START Study text

A Conversation with Nepali Journalist, Women’s Rights Advocate Jaya Luintel

Alma Freeman – Asia Foundation News – Monday, 10 March 2014 (originally published 05 Mar)

Jaya Luintel
Image: Asia Foundation News

Ahead of International Women’s Day on March 8, In Asia editor Alma Freeman interviewed Nepali radio journalist and women’s rights advocate, Jaya Luintel, on women’s changing role in politics and society in Nepal, the country’s wide gender gap, and hopes of democratic momentum. Luintel, who was recently selected as one of 10 inaugural 2014 Asia Foundation Development Fellows, is the founder of the organization, The Story Kitchen, and last month organized the first ever national-level conference of women radio producers and broadcasters in Nepal, as part of World Radio Day.

END Study text
START Collected data

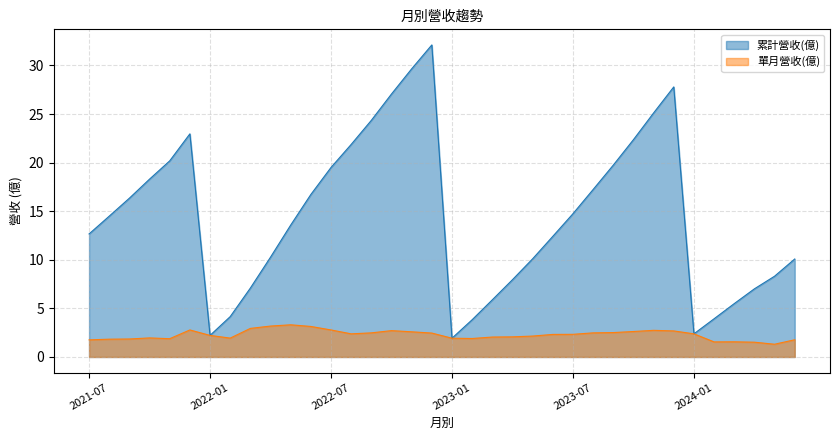

Between 2021-09 and 2022-07, which series saw the biggest shift?

累計營收(億)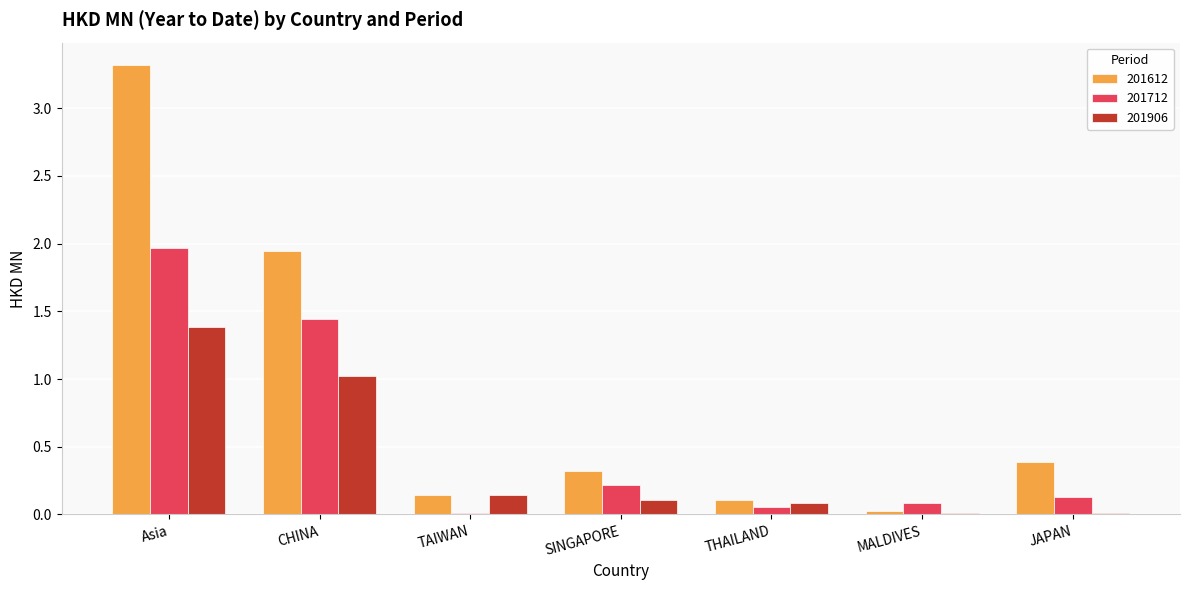

What is the total value across all series at THAILAND?

0.2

END Collected data

▶ **Work request A**:
Condense the paragraph beginning "Ahead of International Women's Day" from the Jaya Luintel article into a short bulleted list that keeps its main facts.
▶ **Work request B**:
Answer these questions using the Jaya Luintel article:
(i) On what date was the article originally published?
(ii) What organization did Luintel found?
(iii) What occasion was the conference of women radio producers and broadcasters part of?
▶ **Work request C**:
Continue the article about Jaya Luintel from its last sentence.

▶ **Exercise result A**:
- Before International Women's Day (March 8), In Asia editor Alma Freeman interviewed Nepali radio journalist and women's rights advocate Jaya Luintel.
- Topics: women's changing role in Nepal's politics and society, the country's wide gender gap, and hopes of democratic momentum.
- Luintel was recently selected as one of 10 inaugural 2014 Asia Foundation Development Fellows.
- She founded The Story Kitchen.
- Last month, as part of World Radio Day, she organized Nepal's first national-level conference of women radio producers and broadcasters.

▶ **Exercise result B**:
(i) 05 March 2014
(ii) The Story Kitchen
(iii) World Radio Day

▶ **Exercise result C**:
Your career as a journalist began with Radio Sagarmatha in 1999, when you started the radio’s first show on gender equality and women’s rights. What motivated you to start this show?

One morning in early 2002, during our editorial meeting, the station manager came to the newsroom and told us that Oxfam in Nepal was interested in supporting Radio Sagarmatha to produce a radio show on gender issues. He asked if anyone was interested in leading the production team, and I was the only one to raise my hand. I knew very little about gender issues or Oxfam’s work, but spent a great deal of time researching gender issues, and was heavily influence by the book “Half the World Half a Chance,” by Julia C. Moose. Together with Oxfam, we came up with the name for the program “Saha-Astittwa,” which means “co-existence” . . .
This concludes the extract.